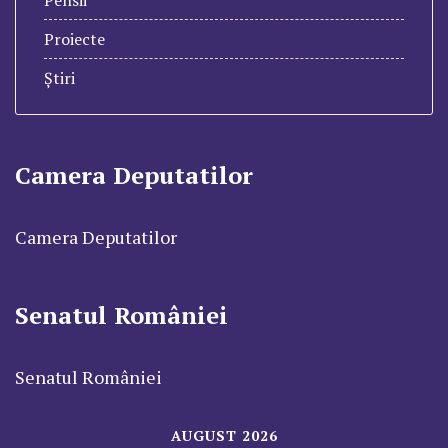
Pensii
Proiecte
Știri
Camera Deputatilor
Camera Deputatilor
Senatul României
Senatul României
AUGUST 2026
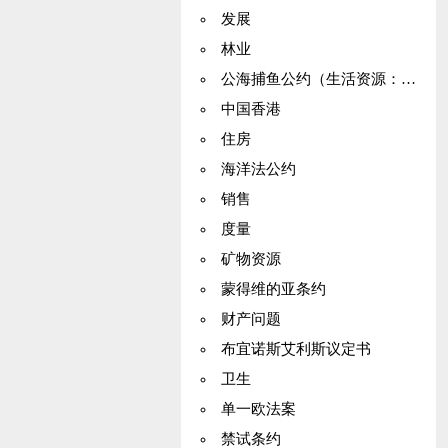
发展
林业
公海捕鱼公约（生活资源：养护）
中国香港
住房
海洋法公约
销售
度量
矿物资源
蒙得维的亚条约
财产问题
布宜诺斯艾利斯议定书
卫生
单一欧法案
禁试条约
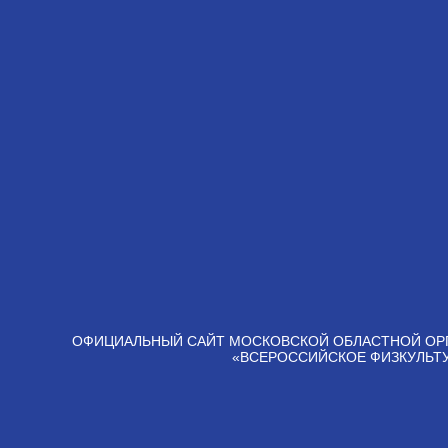
ОФИЦИАЛЬНЫЙ САЙТ МОСКОВСКОЙ ОБЛАСТНОЙ ОР
«ВСЕРОССИЙСКОЕ ФИЗКУЛЬТ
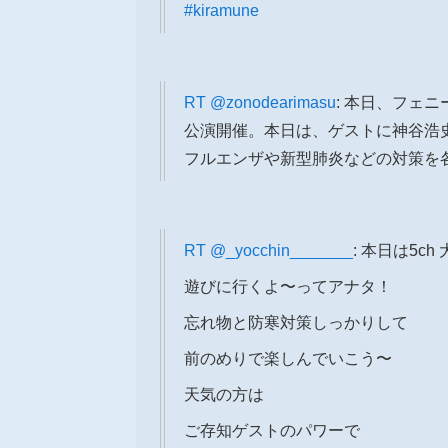
#kiramune
RT
@zonodearimasu
: 本日、フェニー
公演開催。本日は、ゲストに神谷浩
フルエンザや新型肺炎などの対策を
RT
@_yocchin_______
: 本日は5ch
遊びに行くよ〜ってアナタ！
忘れ物と防寒対策しっかりして
前のめりで楽しんでいこう〜
天気の方は
ご存知ゲストのパワーで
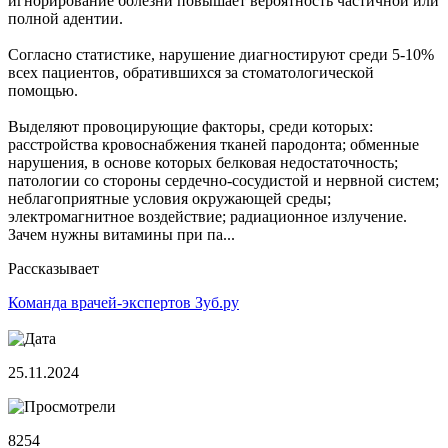
игнорирование болезни повышает вероятность частичной или
полной адентии.
Согласно статистике, нарушение диагностируют среди 5-10%
всех пациентов, обратившихся за стоматологической
помощью.
Выделяют провоцирующие факторы, среди которых:
расстройства кровоснабжения тканей пародонта; обменные
нарушения, в основе которых белковая недостаточность;
патологии со стороны сердечно-сосудистой и нервной систем;
неблагоприятные условия окружающей среды;
электромагнитное воздействие; радиационное излучение.
Зачем нужны витамины при па...
Рассказывает
Команда врачей-экспертов Зуб.ру
25.11.2024
8254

> **What to produce**: Return only the number of lines in the listing that contain the string "которых".

> **Exercise answer**: 2